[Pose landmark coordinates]
==================================================
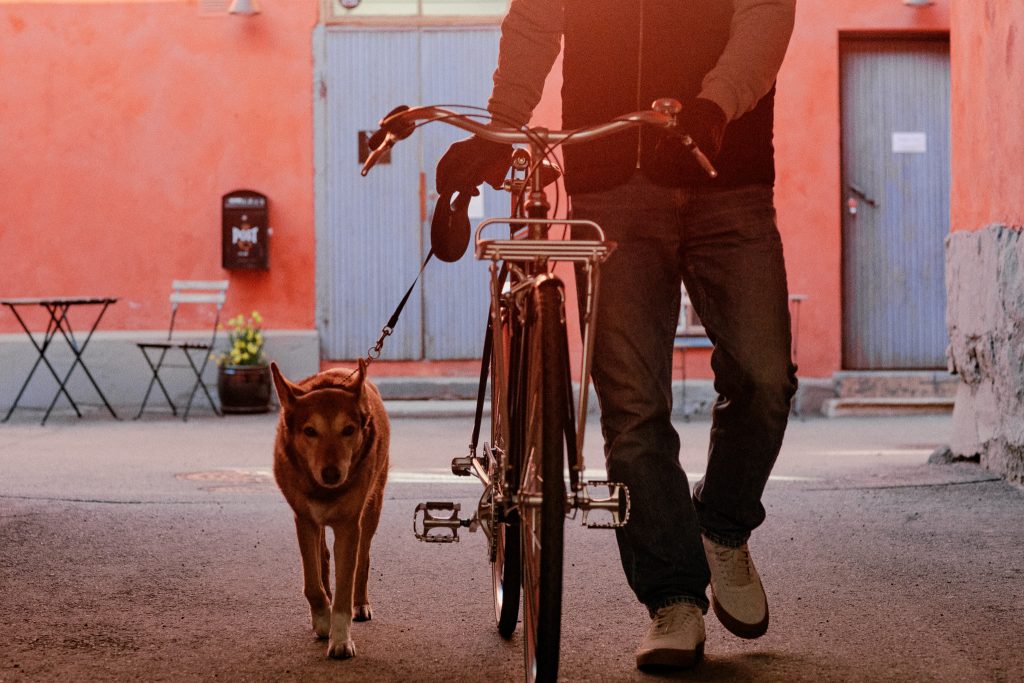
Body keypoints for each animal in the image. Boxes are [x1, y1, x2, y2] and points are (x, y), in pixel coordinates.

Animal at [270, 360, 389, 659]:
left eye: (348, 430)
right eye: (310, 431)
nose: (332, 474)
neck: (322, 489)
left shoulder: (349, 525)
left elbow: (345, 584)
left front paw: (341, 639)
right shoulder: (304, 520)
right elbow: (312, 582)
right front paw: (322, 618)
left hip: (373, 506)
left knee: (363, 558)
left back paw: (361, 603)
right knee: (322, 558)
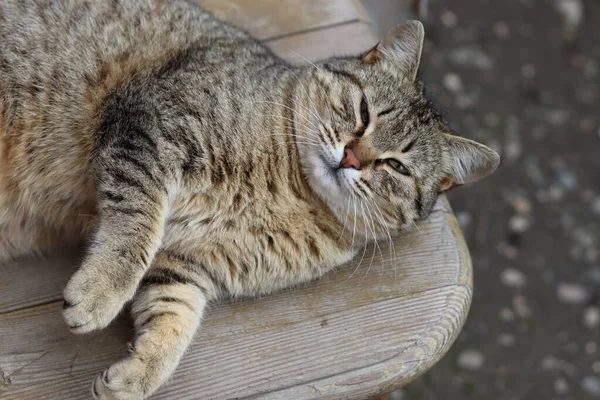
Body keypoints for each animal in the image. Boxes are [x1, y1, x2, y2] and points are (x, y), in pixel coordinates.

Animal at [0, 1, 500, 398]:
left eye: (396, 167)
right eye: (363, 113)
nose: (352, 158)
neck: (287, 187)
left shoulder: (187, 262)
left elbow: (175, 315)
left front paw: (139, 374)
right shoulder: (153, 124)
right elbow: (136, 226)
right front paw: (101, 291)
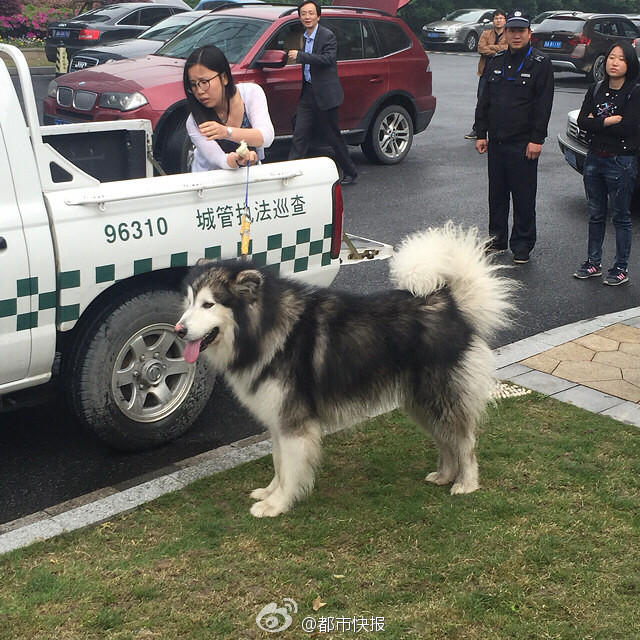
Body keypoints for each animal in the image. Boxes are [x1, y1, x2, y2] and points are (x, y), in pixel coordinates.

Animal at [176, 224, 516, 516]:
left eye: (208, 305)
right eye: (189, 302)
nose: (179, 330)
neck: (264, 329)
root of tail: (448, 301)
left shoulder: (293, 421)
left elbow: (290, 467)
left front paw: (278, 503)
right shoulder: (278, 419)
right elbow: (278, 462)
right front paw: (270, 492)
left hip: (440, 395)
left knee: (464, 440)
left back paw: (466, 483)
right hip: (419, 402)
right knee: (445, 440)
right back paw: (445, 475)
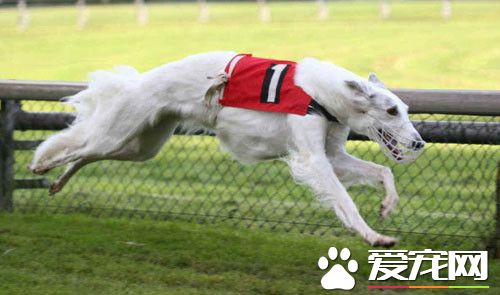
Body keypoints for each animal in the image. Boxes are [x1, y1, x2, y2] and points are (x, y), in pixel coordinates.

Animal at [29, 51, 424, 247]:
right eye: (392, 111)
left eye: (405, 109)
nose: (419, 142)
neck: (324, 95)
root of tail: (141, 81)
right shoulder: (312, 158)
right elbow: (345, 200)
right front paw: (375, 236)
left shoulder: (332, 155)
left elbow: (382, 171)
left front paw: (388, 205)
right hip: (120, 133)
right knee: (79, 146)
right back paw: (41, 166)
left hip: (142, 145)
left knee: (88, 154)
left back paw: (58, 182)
==================================================
#### INSTRUCTIONS FOR THE TASK:
Your copy should hold every record word for word and none of the pictures.

#### THE COMPLETED TASK:
Body keypoints for each animal in the image. Boxes are [x1, y1, x2, y2] and points are (x, y), in pixel coordinates.

Animal at [270, 360, 389, 659]:
left eye: (348, 430)
right eye: (310, 431)
nose: (332, 474)
neck: (322, 489)
left shoulder: (349, 525)
left elbow: (345, 584)
left front paw: (341, 639)
right shoulder: (304, 520)
right elbow: (312, 582)
right front paw: (322, 618)
left hip: (373, 506)
left knee: (363, 558)
left back paw: (361, 603)
right knee: (322, 558)
Body keypoints for each animal in the image. Boxes are [x1, y1, x2, y2] and points are (x, y), in pixel coordinates.

Animal at [0, 1, 500, 398]:
left eye: (396, 167)
right eye: (363, 113)
nose: (352, 158)
neck: (287, 187)
left shoulder: (187, 262)
left elbow: (175, 315)
left front paw: (139, 374)
right shoulder: (153, 124)
right elbow: (136, 226)
right front paw: (101, 291)
Body keypoints for each animal in the image. Boxes are [x1, y1, x2, y2] and points are (x, y), in pixel coordinates.

Animal at [176, 224, 516, 516]:
left eye: (208, 305)
right eye: (189, 302)
nose: (179, 330)
neck: (264, 329)
root of tail: (448, 301)
left shoulder: (293, 421)
left elbow: (290, 467)
left front paw: (278, 503)
right shoulder: (278, 419)
right elbow: (278, 462)
right front paw: (270, 492)
left hip: (440, 395)
left knee: (464, 440)
left back paw: (466, 483)
right hip: (419, 402)
right knee: (445, 440)
right back paw: (445, 475)
Body keypoints for each animal in the image. Boxes are [x1, y1, x2, y2] and points are (x, y), in pixel coordinates.

Animal at [29, 51, 424, 247]:
right eye: (392, 111)
left eye: (405, 109)
nose: (419, 142)
neck: (324, 95)
root of tail: (141, 81)
right shoulder: (312, 158)
right elbow: (345, 200)
right front paw: (375, 236)
left shoulder: (332, 155)
left elbow: (382, 171)
left front paw: (388, 205)
right hip: (120, 133)
right knee: (79, 146)
right back paw: (41, 166)
left hip: (142, 145)
left knee: (88, 154)
left back paw: (58, 182)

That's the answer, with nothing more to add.